Società | 03.09.2017

L’esercito perde colpi

Text by Leandro De Angelis | Photos by Gewerbeblog
Nel 2013, il popolo svizzero ha deciso di mantenere la leva obbligatoria. Nonostante questa vittoria, l'esercito viene spesso accusato di essere un'istituzione antiquata ed una farsa molto costosa.
Rientrare nei ranghi
Immagine: Gewerbeblog

La mia esperienza presso le forze speciali è stata positiva

Nel 2016 ho assolto la scuola reclute (SR) e scuola sottoufficiali (SSU) a Isone, nel Centro Istruzione Forze Speciali (CIFS), dove parole d’ordine erano disciplina e duro lavoro, ma anche professionalità, precisione e organizzazione. In 11 mesi io e miei camerati non abbiamo mai avuto una giornata vuota e siamo stati addestrati con successo a svolgere quello che in un conflitto sarebbe il nostro compito imparando molto e facendo una miriade di esperienze che ci porteremo appresso per tutta la vita.

Avevo cominciato a dare per scontato che nel resto dell’esercito l’esperienza fosse simile alla mia, anche se magari un po’ meno intensa.

Quanto mi sbagliavo!

Le truppe regolari sono un altro mondo

Il mio primo Corso di Ripetizione si è tenuto lontano da Isone, e ho così avuto occasione di osservare la routine di due caserme ‘normali’. Sono rimasto sconcertato.

L’esercito svizzero viene generalmente commentato negativamente dai giovani, che lo giudicano una barzelletta, un esempio di inefficienza e una perdita di tempo. Ho capito a cosa queste poco invidiabili descrizioni si riferissero quando, di tanto in tanto, ho lanciato un’occhiata alle scuole reclute che avevo sotto il naso: professionalità, programmazione ed efficienza erano concetti distanti anni luce dalla loro istruzione.

Più vedevo, più avevo l’impressione che si trattasse di un gioco, distaccato dalla realtà ed inadatto a fronteggiare le sfide attuali. Si perdono ore e ore imparando a marciare a ritmo e per farlo si toglie tempo ad un addestramento che rimane estremamente basico e spesso scarsamente realistico. Gli equipaggiamenti sono antidiluviani o insufficienti, i tempi morti ricorrenti e la motivazione, di conseguenza, bassa.

Il nostro esercito non è più al passo coi tempi

L’esercito reputa irrisoria la probabilità di un’aggressione militare, ma ritiene il terrorismo, gli estremismi e le catastrofi naturali delle minacce concrete. Alle prime due si risponde con la prevenzione e con gruppi di intervento rapido bene addestrati, alla terza con la protezione civile o le truppe di salvataggio, il genio e i sanitari. A cosa servono dunque le altre migliaia di unità di fanteria con una formazione mediocre e le schiere di panzer?

A Isone la modernizzazione è avvenuta con successo, ma il suo esempio non è stato seguito dal resto delle Forze Armate.
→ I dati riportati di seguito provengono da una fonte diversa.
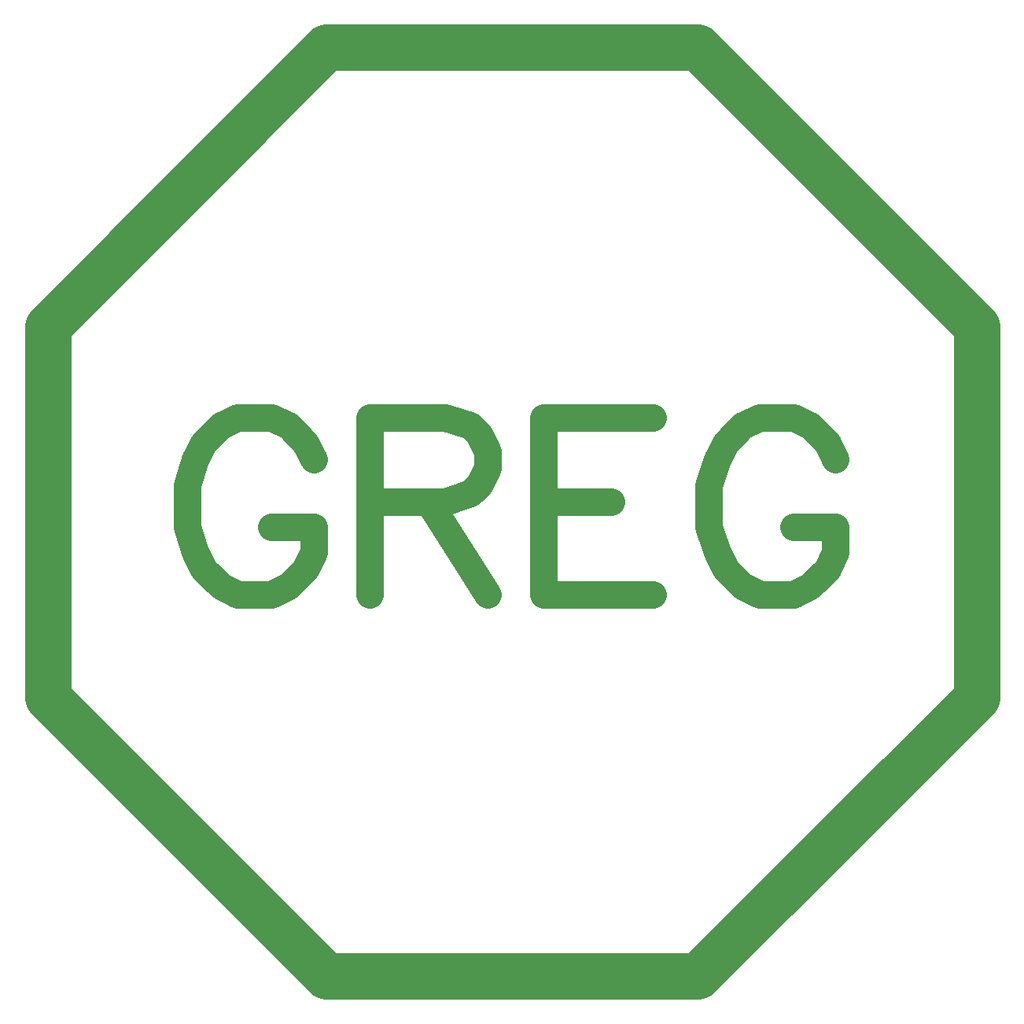
<source format=gto>
G04 Layer: TopSilkscreenLayer*
G04 EasyEDA v6.5.1, 2022-09-16 22:40:58*
G04 a67cddfb3fce44daa9051d46cbbcc19f,10*
G04 Gerber Generator version 0.2*
G04 Scale: 100 percent, Rotated: No, Reflected: No *
G04 Dimensions in millimeters *
G04 leading zeros omitted , absolute positions ,4 integer and 5 decimal *
%FSLAX45Y45*%
%MOMM*%

%ADD12C,5.0000*%
%ADD13C,3.0000*%

%LPD*%
D13*
X2863728Y5563626D02*
G01*
X2772796Y5745490D01*
X2590932Y5927354D01*
X2409068Y6018286D01*
X2045340Y6018286D01*
X1863730Y5927354D01*
X1681866Y5745490D01*
X1590934Y5563626D01*
X1500002Y5290830D01*
X1500002Y4836424D01*
X1590934Y4563628D01*
X1681866Y4381764D01*
X1863730Y4199900D01*
X2045340Y4109222D01*
X2409068Y4109222D01*
X2590932Y4199900D01*
X2772796Y4381764D01*
X2863728Y4563628D01*
X2863728Y4836424D01*
X2409068Y4836424D02*
G01*
X2863728Y4836424D01*
X3463676Y6018286D02*
G01*
X3463676Y4109222D01*
X3463676Y6018286D02*
G01*
X4281810Y6018286D01*
X4554606Y5927354D01*
X4645538Y5836422D01*
X4736470Y5654558D01*
X4736470Y5472694D01*
X4645538Y5290830D01*
X4554606Y5199898D01*
X4281810Y5109220D01*
X3463676Y5109220D01*
X4099946Y5109220D02*
G01*
X4736470Y4109222D01*
X5336418Y6018286D02*
G01*
X5336418Y4109222D01*
X5336418Y6018286D02*
G01*
X6518280Y6018286D01*
X5336418Y5109220D02*
G01*
X6063620Y5109220D01*
X5336418Y4109222D02*
G01*
X6518280Y4109222D01*
X8481700Y5563626D02*
G01*
X8391022Y5745490D01*
X8209158Y5927354D01*
X8027294Y6018286D01*
X7663566Y6018286D01*
X7481702Y5927354D01*
X7300092Y5745490D01*
X7209160Y5563626D01*
X7118228Y5290830D01*
X7118228Y4836424D01*
X7209160Y4563628D01*
X7300092Y4381764D01*
X7481702Y4199900D01*
X7663566Y4109222D01*
X8027294Y4109222D01*
X8209158Y4199900D01*
X8391022Y4381764D01*
X8481700Y4563628D01*
X8481700Y4836424D01*
X8027294Y4836424D02*
G01*
X8481700Y4836424D01*
D12*
X0Y2999994D02*
G01*
X0Y6999986D01*
X2999993Y9999979D01*
X6999986Y9999979D01*
X9999979Y6999986D01*
X9999979Y2999994D01*
X6999986Y0D01*
X2999999Y0D01*
X0Y2999994D01*
M02*

</source>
È chiaro che pretendere ovunque zelo e un’organizzazione da forze speciali è impossibile e capisco che l’esercito, con il suo budget, non possa rifornire di equipaggiamento ultramoderno ogni singolo soldato. Ma non sarebbe meglio avere 50’000 militi bene addestrati ed equipaggiati piuttosto che 100’000 giovani che giocano alla guerra senza i mezzi per farlo?

Diminuendo il numero degli effettivi si potrebbero selezionare i giovani più motivati ed equipaggiarli con materiale attuale senza aver bisogno di passare ad un esercito professionista.

Molti hanno l’impressione che ai ‘piani alti’, invece di impegnarsi a riformare, ci si sia addormentati sugli allori facendo finta che il mondo sia sempre quello degli anni ’70 e cercando di sopravvivere di rendita.

Nel 2013 il 73.2% degli Svizzeri ha decretato di voler mantenere un esercito di milizia con leva obbligatoria sottintendendo però di volerne uno che funzioni e che sia in grado di difendere il Paese in caso di bisogno. Ogni anno migliaia di giovani perdono un anno di formazione o lavoro, l’economia viene privata del loro apporto e 5 miliardi escono dalle casse federali. Un simile sacrificio deve essere compensato da risultati all’altezza dell’efficienza elvetica, ma al momento non è così, col risultato che le Forze Armate tradiscono la fiducia accordata loro dalla popolazione.

Fino a quando l’esercito non correggerà i numerosi e ben conosciuti problemi che lo affliggono, la sua immagine continuerà a deteriorarsi e presto o tardi gli Svizzeri smetteranno di dargli fiducia. È dunque nel suo interesse estrarre la testa dalla sabbia e rimboccarsi le maniche, la strada da percorrere è ancora lunga.